I have a Pebble watch app which can turn on and off devices with SmartThings. I have been navigating my way through how to do the OAuth such that I can publish the app. I found that if the web page sends a redirect URI of “pebblejs://close#” followed by the parameters (“?code=xxx”, etc.), then the config page will be automatically closed and the parameters will be returned to me for parsing.
Unfortunately, the “smartthings” CLI tells me that:
https is required except for localhost
Is there a way to be able to use “pebblejs:”, which was specifically designed for this purpose?
Honestly, I ran into the exact same wall when I was messing with the SmartThings CLI for a hobby project last year. It’s super annoying because they’ve tightened the security requirements, and unless it starts with https:// or points to localhost, the CLI just kicks it back as invalid. The workaround I used was setting up a tiny intermediate “redirector” page on a free HTTPS host (like GitHub Pages or a basic Firebase app). Basically, you point SmartThings to that secure URL, and have that page immediately trigger a redirect to your pebblejs://close# link. It adds one extra hop, but it gets the CLI to stop complaining while still passing the tokens back to your watch app exactly how you need them.
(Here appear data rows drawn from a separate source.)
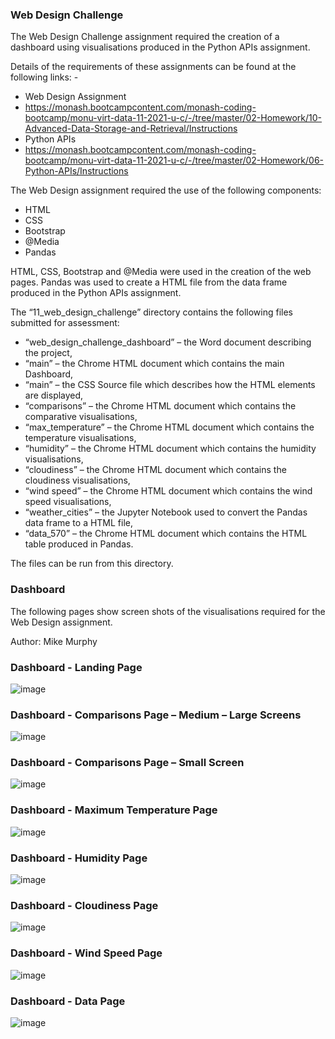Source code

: ### Web Design Challenge

The Web Design Challenge assignment required the creation of a dashboard using visualisations produced in the Python APIs assignment. 

Details of the requirements of these assignments can be found at the following links: - 
* Web Design Assignment 
* https://monash.bootcampcontent.com/monash-coding-bootcamp/monu-virt-data-11-2021-u-c/-/tree/master/02-Homework/10-Advanced-Data-Storage-and-Retrieval/Instructions
* Python APIs 
* https://monash.bootcampcontent.com/monash-coding-bootcamp/monu-virt-data-11-2021-u-c/-/tree/master/02-Homework/06-Python-APIs/Instructions

 The Web Design assignment required the use of the following components:
* HTML 
* CSS
* Bootstrap
* @Media
* Pandas 

HTML, CSS, Bootstrap and @Media were used in the creation of the web pages. 
Pandas was used to create a HTML file from the data frame produced in the Python APIs assignment. 

The “11_web_design_challenge” directory contains the following files submitted for assessment:
* “web_design_challenge_dashboard” – the Word document describing the project,
* “main” – the Chrome HTML document which contains the main Dashboard,
* “main” – the CSS Source file which describes how the HTML elements are displayed,
* “comparisons” – the Chrome HTML document which contains the comparative visualisations,
* “max_temperature” – the Chrome HTML document which contains the temperature  visualisations,
* “humidity” – the Chrome HTML document which contains the humidity visualisations,
* “cloudiness” – the Chrome HTML document which contains the cloudiness visualisations,
* “wind speed” – the Chrome HTML document which contains the wind speed visualisations,
* “weather_cities” – the Jupyter Notebook used to convert the Pandas data frame to a HTML file,
* “data_570” – the Chrome HTML document which contains the HTML table produced in Pandas. 
 
The files can be run from this directory. 

### Dashboard 

The following pages show screen shots of the visualisations required for the Web Design assignment. 













Author: Mike Murphy 

### Dashboard - Landing Page
![image](https://user-images.githubusercontent.com/89948865/152234877-a142e331-1ab6-47a4-b9f7-f52fee785215.png)
 
### Dashboard - Comparisons Page – Medium – Large Screens
![image](https://user-images.githubusercontent.com/89948865/152235078-12681562-535b-4c44-a45f-e4ba78add371.png)
 
### Dashboard - Comparisons Page – Small Screen
![image](https://user-images.githubusercontent.com/89948865/152235857-8f6b75af-f5cf-477d-a5a8-ab3dd223628a.png)
 
### Dashboard - Maximum Temperature Page
![image](https://user-images.githubusercontent.com/89948865/152235922-78c24a26-5478-49f0-94ab-7ceae331f23d.png)
 
### Dashboard - Humidity Page
![image](https://user-images.githubusercontent.com/89948865/152235964-3a2506e1-4db3-4e62-b687-23c69679bd84.png)
 
### Dashboard - Cloudiness Page
![image](https://user-images.githubusercontent.com/89948865/152236012-49842704-5dca-4595-9338-bd398f503d17.png)

### Dashboard - Wind Speed Page
![image](https://user-images.githubusercontent.com/89948865/152236080-c84545b7-b71c-40d4-8566-0fb599f02fa8.png)
 
### Dashboard - Data Page
![image](https://user-images.githubusercontent.com/89948865/152236166-ccdc6d1a-b574-42ee-ae35-f187fad4ea08.png)
 

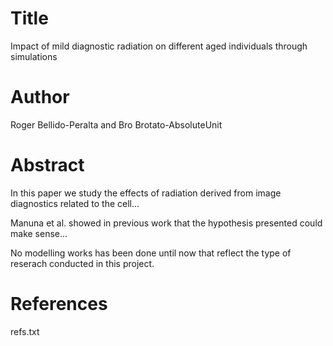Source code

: # Title
Impact of mild diagnostic radiation on different aged individuals through simulations

# Author
Roger Bellido-Peralta and Bro Brotato-AbsoluteUnit

# Abstract
In this paper we study the effects of radiation derived from image diagnostics related to the cell...

Manuna et al. showed in previous work that the hypothesis presented could make sense...

No modelling works has been done until now that reflect the type of reserach conducted in this project.



# References
refs.txt
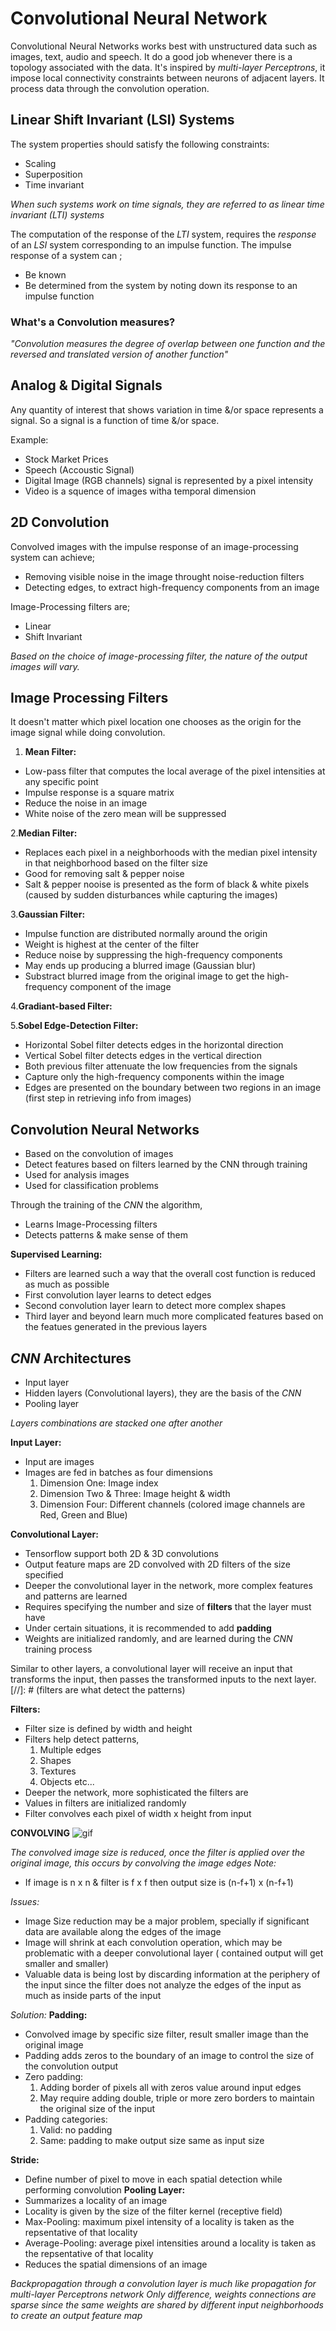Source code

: 
# Convolutional Neural Network

Convolutional Neural Networks works best with unstructured data such as images, text, audio and speech.
It do a good job whenever there is a topology associated with the data. It's inspired by *multi-layer Perceptrons*, it impose local connectivity constraints between neurons of adjacent layers. It process data through the convolution operation. 


## Linear Shift Invariant (LSI) Systems
The system properties should satisfy the following constraints:
 - Scaling
 - Superposition
 - Time invariant

*When such systems work on time signals, they are referred to as linear time invariant (LTI) systems*

The computation of the response of the *LTI* system, requires the *response* of an *LSI* system corresponding to an impulse function. 
The impulse response of a system can ;
 - Be known
 - Be determined from the system by noting down its response to an impulse function

### What's a Convolution measures?
*"Convolution measures the degree of overlap between one function and the reversed and translated version of another function"*



## Analog & Digital Signals

Any quantity of interest that shows variation in time &/or space represents a signal. So a signal is a function of time &/or space.

Example:
 - Stock Market Prices
 - Speech (Accoustic Signal)
 - Digital Image (RGB channels) signal is represented by a pixel intensity
 - Video is a squence of images witha temporal dimension


## 2D Convolution
Convolved images with the impulse response of an image-processing system can achieve;
 - Removing visible noise in the image throught noise-reduction filters
 - Detecting edges, to extract high-frequency components from an image

Image-Processing filters are;
 - Linear
 - Shift Invariant

*Based on the choice of image-processing filter, the nature of the output images will vary.*


## Image Processing Filters
It doesn't matter which pixel location one chooses as the origin for the image signal while doing convolution.

1. __Mean Filter:__
 - Low-pass filter that computes the local average of the pixel intensities at any specific point
 - Impulse response is a square matrix
 - Reduce the noise in an image 
 - White noise of the zero mean will be suppressed

2.__Median Filter:__
 - Replaces each pixel in a neighborhoods with the median pixel intensity in that neighborhood based on the filter size 
 - Good for removing salt & pepper noise 
 - Salt & pepper nooise is presented as the form of black & white pixels (caused by sudden disturbances while capturing the images)

3.__Gaussian Filter:__
 - Impulse function are distributed normally around the origin
 - Weight is highest at the center of the filter
 - Reduce noise by suppressing the high-frequency components
 - May ends up producing a blurred image (Gaussian blur)
 - Substract blurred image from the original image to get the high-frequency component of the image  

4.__Gradiant-based Filter:__

5.__Sobel Edge-Detection Filter:__
 - Horizontal Sobel filter detects edges in the horizontal direction
 - Vertical Sobel filter detects edges in the vertical direction 
 - Both previous filter attenuate the low frequencies from the signals
 - Capture only the high-frequency components within the image
 - Edges are presented on the boundary between two regions in an image (first step in retrieving info from images)

## Convolution Neural Networks

 - Based on the convolution of images
 - Detect features based on filters learned by the CNN through training
 - Used for analysis images
 - Used for classification problems

Through the training of the *CNN* the algorithm,
 - Learns Image-Processing filters
 - Detects patterns & make sense of them

__Supervised Learning:__ 
 - Filters are learned such a way that the overall cost function is reduced as much as possible
 - First convolution layer learns to detect edges
 - Second convolution layer learn to detect more complex shapes
 - Third layer and beyond learn much more complicated features based on the featues generated in the previous layers


## *CNN* Architectures 
 - Input layer 
 - Hidden layers (Convolutional layers), they are the basis of the *CNN*
 - Pooling layer

*Layers combinations are stacked one after another*

__Input Layer:__
 - Input are images
 - Images are fed in batches as four dimensions
    1. Dimension One: Image index 
    2. Dimension Two & Three: Image height & width
    3. Dimension Four: Different channels (colored image channels are Red, Green and Blue)

__Convolutional Layer:__
 - Tensorflow support both 2D & 3D convolutions
 - Output feature maps are 2D convolved with 2D filters of the size specified
 - Deeper the convolutional layer in the network, more complex features and patterns are learned
 - Requires specifying the number and size of __filters__ that the layer must have
 - Under certain situations, it is recommended to add __padding__
 - Weights are initialized randomly, and are learned during the *CNN* training process

Similar to other layers, a convolutional layer will receive an input that transforms the input, then passes the transformed inputs to the next layer.
[//]: # (filters are what detect the patterns)

__Filters:__
 - Filter size is defined by width and height 
 - Filters help detect patterns,
    1. Multiple edges
    2. Shapes 
    3. Textures
    4. Objects etc...
 - Deeper the network, more sophisticated the filters are
 - Values in filters are initialized randomly
 - Filter convolves each pixel of width x height from input

__CONVOLVING__
![gif](https://img-blog.csdnimg.cn/20181129105210462.gif)

*The convolved image size is reduced, once the filter is applied over the original image, this occurs by convolving the image edges*
*Note:*
 - If image is n x n & filter is f x f then output size is (n-f+1) x (n-f+1)

*Issues:*
 - Image Size reduction may be a major problem, specially if significant data are available along the edges of the image
 - Image will shrink at each convolution operation, which may be problematic with a deeper convolutional layer ( contained output will get smaller and smaller)
 - Valuable data is being lost by discarding information at the periphery of the input since the filter does not analyze the edges of the input as much as inside parts of the input

*Solution:*
__Padding:__
 - Convolved image by specific size filter, result smaller image than the original image
 - Padding adds zeros to the boundary of an image to control the size of the convolution output
 - Zero padding: 
   1. Adding border of pixels all with zeros value around input edges
   2. May require adding double, triple or more zero borders to maintain the original size of the input
 - Padding categories:
   1. Valid: no padding
   2. Same: padding to make output size same as input size


__Stride:__
 - Define number of pixel to move in each spatial detection while performing convolution
__Pooling Layer:__
 - Summarizes a locality of an image
 - Locality is given by the size of the filter kernel (receptive field)
 - Max-Pooling: maximum pixel intensity of a locality is taken as the repsentative of that locality
 - Average-Pooling: average pixel intensities around a locality is taken as the repsentative of that locality
 - Reduces the spatial dimensions of an image 

*Backpropagation through a convolution layer is much like propagation for multi-layer Perceptrons network*
*Only difference, weights connections are sparse since the same weights are shared by different input neighborhoods to create an output feature map*
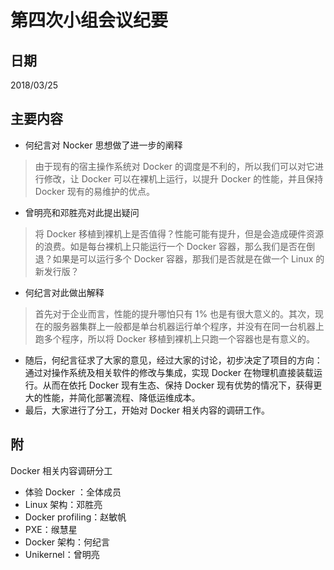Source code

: # 第四次小组会议纪要

## 日期

2018/03/25

## 主要内容

- 何纪言对 Nocker 思想做了进一步的阐释

> 由于现有的宿主操作系统对 Docker 的调度是不利的，所以我们可以对它进行修改，让 Docker 可以在裸机上运行，以提升 Docker 的性能，并且保持 Docker 现有的易维护的优点。

- 曾明亮和邓胜亮对此提出疑问

> 将 Docker 移植到裸机上是否值得？性能可能有提升，但是会造成硬件资源的浪费。如是每台裸机上只能运行一个 Docker 容器，那么我们是否在倒退？如果是可以运行多个 Docker 容器，那我们是否就是在做一个 Linux 的新发行版？

- 何纪言对此做出解释

> 首先对于企业而言，性能的提升哪怕只有 1% 也是有很大意义的。其次，现在的服务器集群上一般都是单台机器运行单个程序，并没有在同一台机器上跑多个程序，所以将 Docker 移植到裸机上只跑一个容器也是有意义的。

- 随后，何纪言征求了大家的意见，经过大家的讨论，初步决定了项目的方向：通过对操作系统及相关软件的修改与集成，实现 Docker 在物理机直接装载运行。从而在依托 Docker 现有生态、保持 Docker 现有优势的情况下，获得更大的性能，并简化部署流程、降低运维成本。
- 最后，大家进行了分工，开始对 Docker 相关内容的调研工作。

## 附

Docker 相关内容调研分工

- 体验 Docker ：全体成员
- Linux 架构：邓胜亮
- Docker profiling：赵敏帆
- PXE：缑慧星
- Docker 架构：何纪言
- Unikernel：曾明亮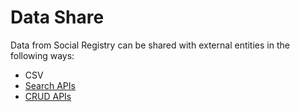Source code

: # Data Share

Data from Social Registry can be shared with external entities in the following ways:

* CSV
* [Search APIs](api/search-apis.md)&#x20;
* [CRUD APIs](api/crud-apis.md)
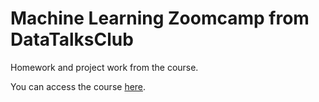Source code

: # Machine Learning Zoomcamp from DataTalksClub


Homework and project work from the course.



You can access the course [here](https://github.com/DataTalksClub/machine-learning-zoomcamp).
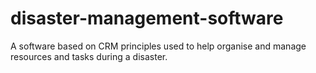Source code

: # disaster-management-software
A software based on CRM principles used to help organise and manage resources and tasks during a disaster.

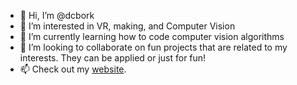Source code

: - 👋 Hi, I’m @dcbork
- 👀 I’m interested in VR, making, and Computer Vision
- 🌱 I’m currently learning how to code computer vision algorithms
- 💞️ I’m looking to collaborate on fun projects that are related to my interests. They can be applied or just for fun!
- 📫 Check out my <a href="dcborkowski.com">website</a>.

<!---
dcbork/dcbork is a ✨ special ✨ repository because its `README.md` (this file) appears on your GitHub profile.
You can click the Preview link to take a look at your changes.
--->
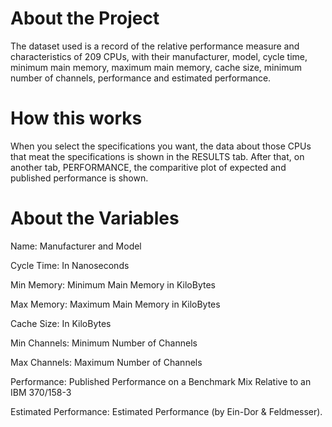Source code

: # About the Project

The dataset used is a record of the relative performance measure and characteristics of 209 CPUs, with their manufacturer, model, cycle time, minimum main memory, maximum main memory, cache size, minimum number of channels, performance and estimated performance.

# How this works
When you select the specifications you want, the data about those CPUs that meat the specifications is shown in the RESULTS tab. After that, on another tab, PERFORMANCE, the comparitive plot of expected and published performance is shown.

# About the Variables

Name: Manufacturer and Model

Cycle Time:            In Nanoseconds

Min Memory:            Minimum Main Memory in KiloBytes

Max Memory:            Maximum Main Memory in KiloBytes

Cache Size:            In KiloBytes

Min Channels:          Minimum Number of Channels

Max Channels:          Maximum Number of Channels

Performance:           Published Performance on a Benchmark Mix Relative to an IBM 370/158-3

Estimated Performance: Estimated Performance (by Ein-Dor & Feldmesser).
It’s an extra step, but way easier than trying to fight the CLI’s hardcoded rules.
I was just playing with the same solution! I used this simple shell script:
#!/bin/sh
echo “Content-type: text/html”
echo “Pragma: no-cache”
echo “Expires: 0”
echo “Refresh: 0;url=“pebblejs://close#$QUERY_STRING””
echo “”
echo “This is a test”
and it did the trick! Obviously, it shouldn’t be a shell script. There are known security issues with shell scripts. But a simple Perl program would work fine.